# TASK STATEMENT:
Beginning with the line that has "fx_px: 3116", write out each line down to the end of the records below exactly, and include no pictures.

# SOURCE DATA:
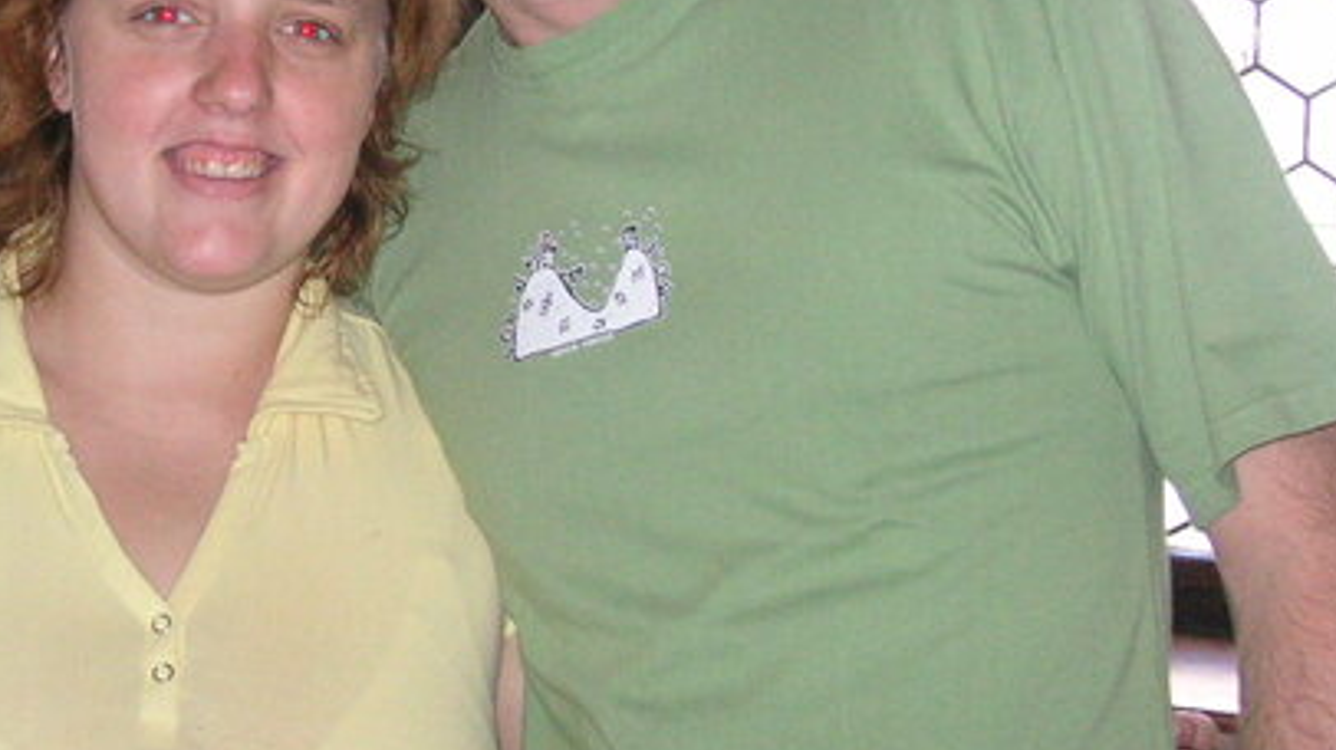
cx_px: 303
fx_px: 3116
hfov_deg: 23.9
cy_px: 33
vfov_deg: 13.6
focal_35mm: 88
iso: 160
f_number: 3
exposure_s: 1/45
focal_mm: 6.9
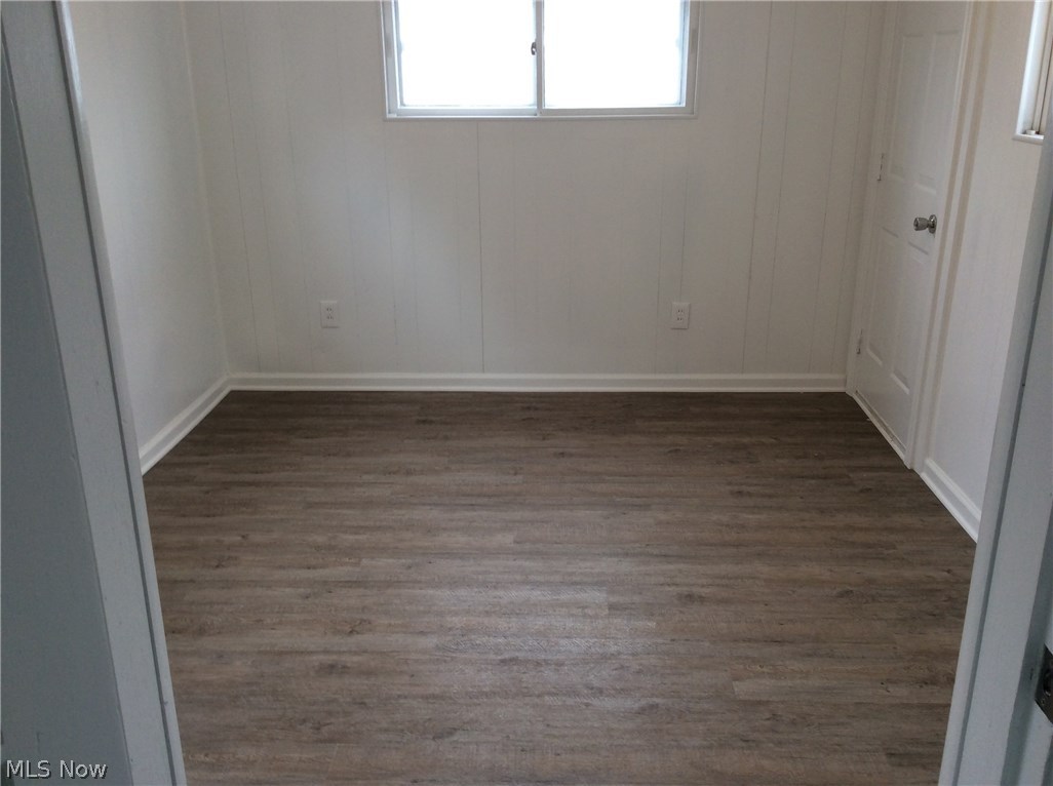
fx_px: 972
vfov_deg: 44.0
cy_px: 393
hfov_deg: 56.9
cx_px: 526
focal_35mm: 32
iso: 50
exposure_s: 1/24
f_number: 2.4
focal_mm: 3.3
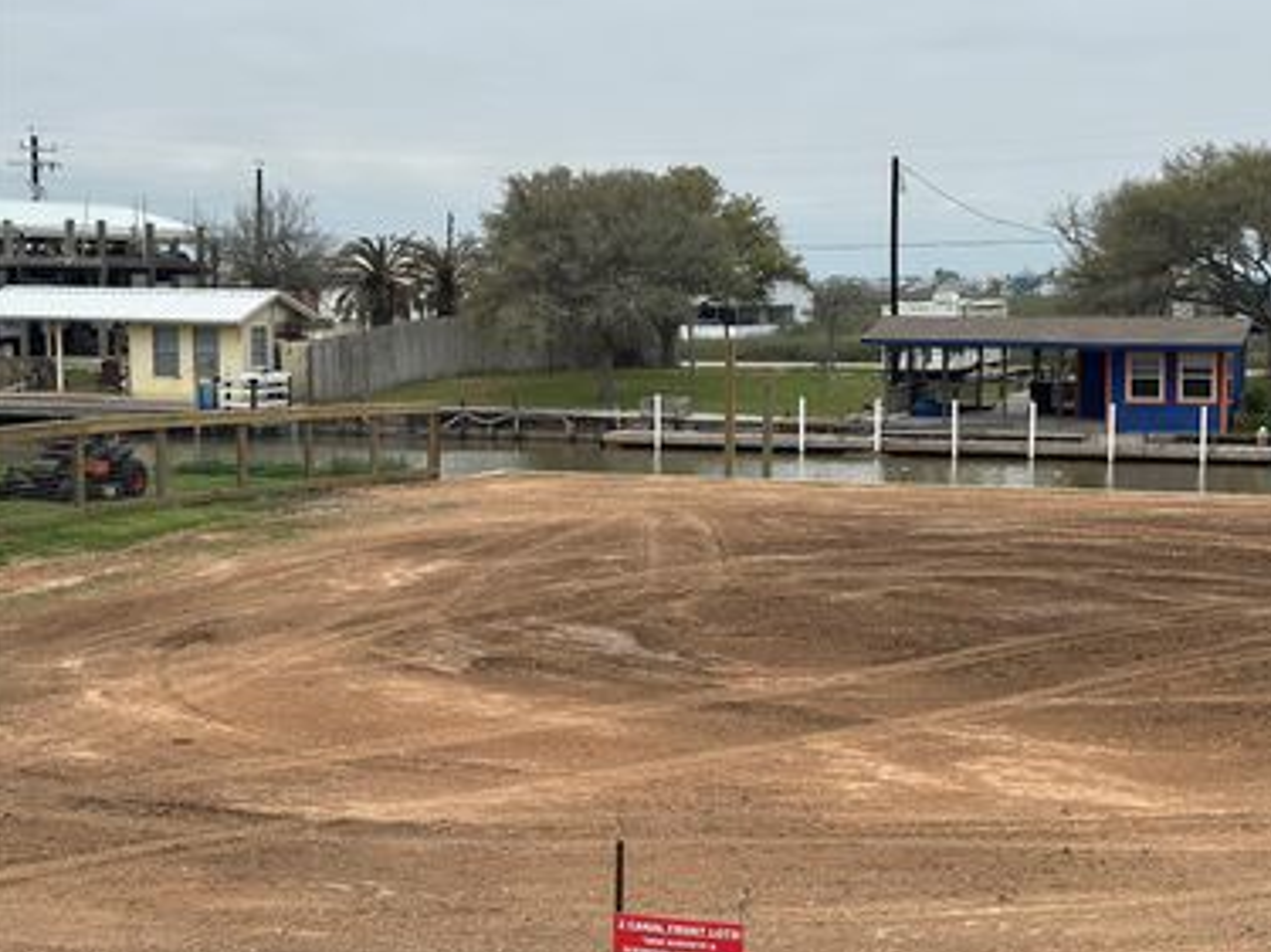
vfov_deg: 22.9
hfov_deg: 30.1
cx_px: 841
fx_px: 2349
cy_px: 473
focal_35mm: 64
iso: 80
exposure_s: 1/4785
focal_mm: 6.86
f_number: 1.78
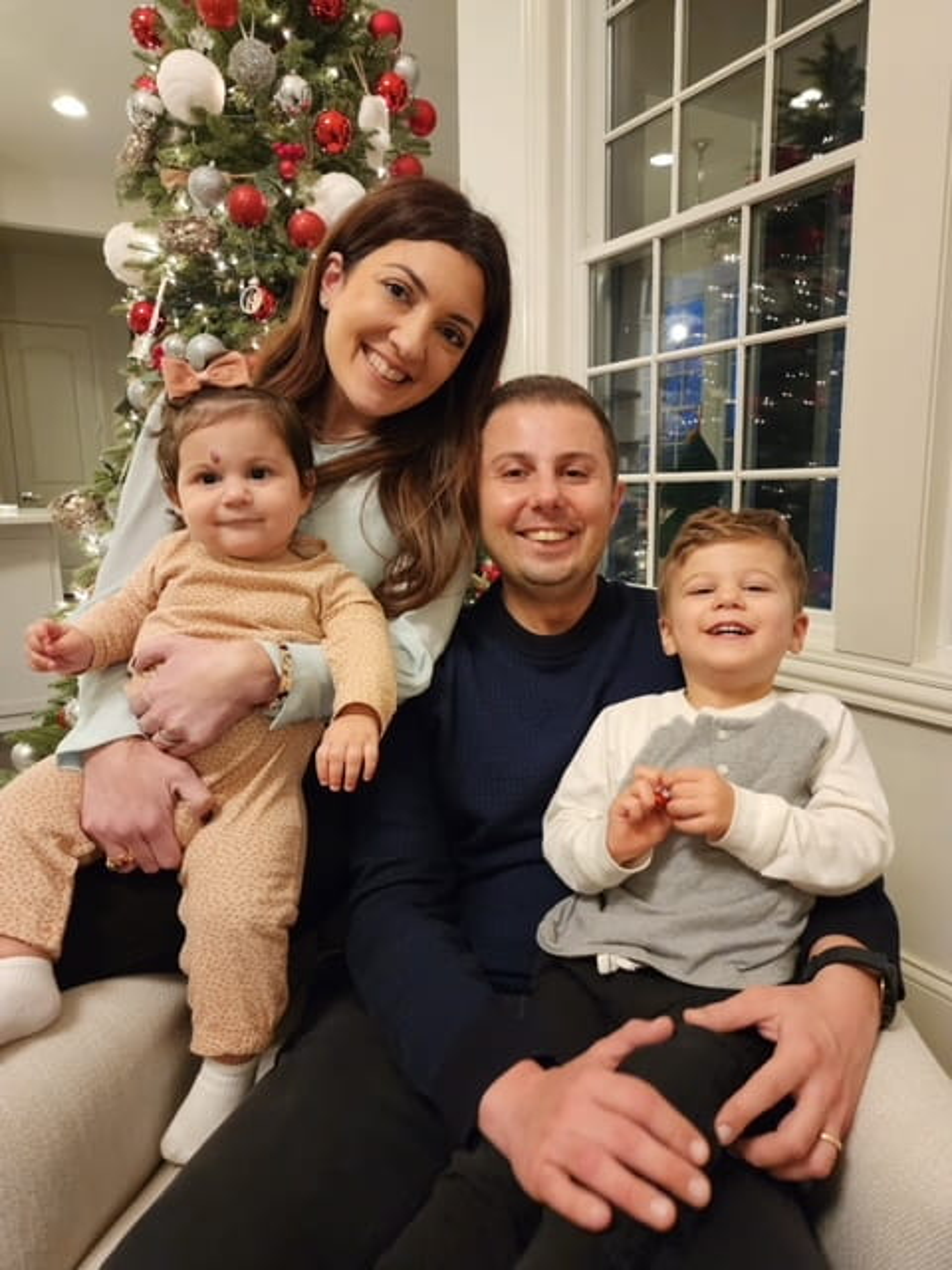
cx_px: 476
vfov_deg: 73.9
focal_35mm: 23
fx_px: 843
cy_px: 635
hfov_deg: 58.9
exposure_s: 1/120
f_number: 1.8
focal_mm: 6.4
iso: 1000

# SOLUTION TO THE PROBLEM:
fx_px: 3116
hfov_deg: 23.9
cy_px: 33
vfov_deg: 13.6
focal_35mm: 88
iso: 160
f_number: 3
exposure_s: 1/45
focal_mm: 6.9
fx_px: 972
vfov_deg: 44.0
cy_px: 393
hfov_deg: 56.9
cx_px: 526
focal_35mm: 32
iso: 50
exposure_s: 1/24
f_number: 2.4
focal_mm: 3.3
vfov_deg: 22.9
hfov_deg: 30.1
cx_px: 841
fx_px: 2349
cy_px: 473
focal_35mm: 64
iso: 80
exposure_s: 1/4785
focal_mm: 6.86
f_number: 1.78
cx_px: 476
vfov_deg: 73.9
focal_35mm: 23
fx_px: 843
cy_px: 635
hfov_deg: 58.9
exposure_s: 1/120
f_number: 1.8
focal_mm: 6.4
iso: 1000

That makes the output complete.